3.5.1  Postpartum ‘blues’ and postpartum depression

A pregnant woman is receiving a foot massage from another woman.
Figure 3.7  Loving support can help women to recover from postpartum ‘blues’.

Hormone changes are thought to be the cause of postpartum blues, a mild, transient, self-limiting disorder (it resolves on its own), which commonly arises during the first few days after delivery, and lasts up to two weeks. It is characterised by bouts of sadness, crying, anxiety, irritation, restlessness, mood swings, headache, confusion, forgetfulness, and insomnia. It rarely has much effect on the woman’s ability to function, or care for her baby. Providing loving support, care and education has been shown to have a positive effect on recovery (Figure 3.7).

Important! Refer women who are seriously depressed after childbirth.

But if a women develops a serious postpartum depression (persistent sadness, low mood, difficulty in finding motivation to do anything), it will greatly affect her ability to complete the normal activities associated with daily living.
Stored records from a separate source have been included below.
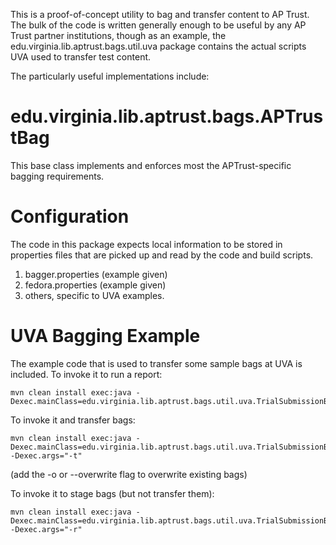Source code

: This is a proof-of-concept utility to bag and transfer content to AP Trust.  The bulk of the code is
written generally enough to be useful by any AP Trust partner institutions, though as an example, the
edu.virginia.lib.aptrust.bags.util.uva package contains the actual scripts UVA used to transfer test
content.

The particularly useful implementations include:

# edu.virginia.lib.aptrust.bags.APTrustBag

This base class implements and enforces most the APTrust-specific bagging requirements.

# Configuration

The code in this package expects local information to be stored in properties files that are
picked up and read by the code and build scripts.

1. bagger.properties (example given)
2. fedora.properties (example given)
3. others, specific to UVA examples.

# UVA Bagging Example

The example code that is used to transfer some sample bags at UVA is included.  To invoke it to run a report:

    mvn clean install exec:java -Dexec.mainClass=edu.virginia.lib.aptrust.bags.util.uva.TrialSubmissionBagger

To invoke it and transfer bags:

    mvn clean install exec:java -Dexec.mainClass=edu.virginia.lib.aptrust.bags.util.uva.TrialSubmissionBagger -Dexec.args="-t"

(add the -o or --overwrite flag to overwrite existing bags)

To invoke it to stage bags (but not transfer them):

    mvn clean install exec:java -Dexec.mainClass=edu.virginia.lib.aptrust.bags.util.uva.TrialSubmissionBagger -Dexec.args="-r"
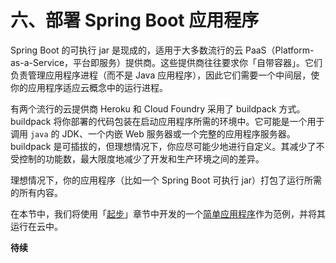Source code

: <a id="deployment"></a>

# 六、部署 Spring Boot 应用程序

Spring Boot 的可执行 jar 是现成的，适用于大多数流行的云 PaaS（Platform-as-a-Service，平台即服务）提供商。这些提供商往往要求你「自带容器」。它们负责管理应用程序进程（而不是 Java 应用程序），因此它们需要一个中间层，使你的应用程序适应云概念中的运行进程。

有两个流行的云提供商 Heroku 和 Cloud Foundry 采用了 buildpack 方式。buildpack 将你部署的代码包装在启动应用程序所需的环境中。它可能是一个用于调用 `java` 的 JDK、一个内嵌 Web 服务器或一个完整的应用程序服务器。buildpack 是可插拔的，但理想情况下，你应尽可能少地进行自定义。其减少了不受控制的功能数，最大限度地减少了开发和生产环境之间的差异。

理想情况下，你的应用程序（比如一个 Spring Boot 可执行 jar）打包了运行所需的所有内容。

在本节中，我们将使用「[起步](getting-started.md)」章节中开发的一个[简单应用程序](getting-started.md#getting-started-first-application)作为范例，并将其运行在云中。

**待续**



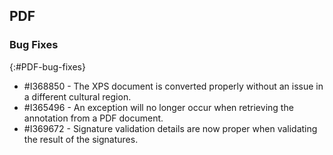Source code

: ## PDF

### Bug Fixes
{:#PDF-bug-fixes}

* \#I368850 - The XPS document is converted properly without an issue in a different cultural region. 
* \#I365496 - An exception will no longer occur when retrieving the annotation from a PDF document. 
* \#I369672 - Signature validation details are now proper when validating the result of the signatures. 
 
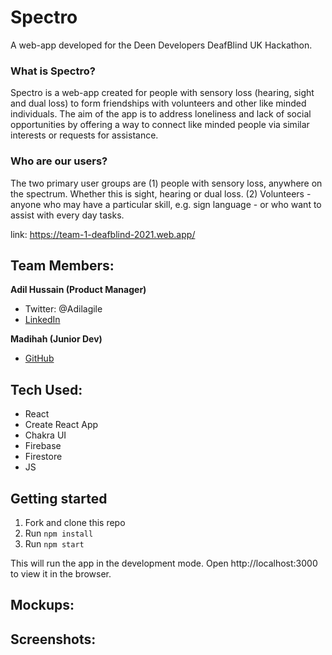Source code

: # Spectro

A web-app developed for the Deen Developers DeafBlind UK Hackathon.

### What is Spectro?
Spectro is a web-app created for people with sensory loss (hearing, sight and dual loss) to form friendships with volunteers and other like minded individuals. The aim of the app is to address loneliness and lack of social opportunities by offering a way to connect like minded people via similar interests or requests for assistance. 

### Who are our users?
The two primary user groups are (1) people with sensory loss, anywhere on the spectrum. Whether this is sight, hearing or dual loss. (2) Volunteers - anyone who may have a particular skill, e.g. sign language - or who want to assist with every day tasks. 

link: https://team-1-deafblind-2021.web.app/

## Team Members:

**Adil Hussain (Product Manager)**
- Twitter: @Adilagile
- [LinkedIn](linkedin.com/in/adilh1/)

**Madihah (Junior Dev)**
- [GitHub](https://github.com/DoodleDeBug)

## Tech Used:

- React
- Create React App
- Chakra UI
- Firebase
- Firestore
- JS

## Getting started

1. Fork and clone this repo
2. Run `npm install`
3. Run `npm start`

This will run the app in the development mode. Open http://localhost:3000 to view it in the browser.

## Mockups:

## Screenshots:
Cases of depression need attention from trained mental health professionals for supportive care and reassurance, so refer the woman as soon as you can. The role of the patient’s family is also very important in the course of treatment. Women with high levels of depression are less likely to initiate breastfeeding soon after the birth, and their babies are more likely to have episodes of illness such as diarrhoea.

  • Can you suggest why the baby might be affected in this way?

  • If breastfeeding is not commenced successfully the woman may bottle-feed the baby with formula milk, which carries a greater risk of infection to the baby from unclean bottles. A depressed mother may also not take notice of health education messages about preventing infection in her newborn.

If two or more of the following symptoms occur during the first two weeks of the puerperium, refer the mother:

  • Inappropriate guilt or negative feelings towards herself
  • Cries easily
  • Decreased interest or pleasure
  • Feels tired and agitated all the time
  • Disturbed sleep, sleeping too much or sleeping too little
  • Diminished ability to think or concentrate
  • Marked loss of appetite.

There may also be episodes of postpartum psychosis, marked by delusions or hallucinations – seeing or believing things that are not real. We return to this more serious problem in Study Session 5. You will learn a lot more about mental health issues, including postnatal depression and psychosis, in the Module on Non-Communicable Diseases, Emergency Care and Mental Health.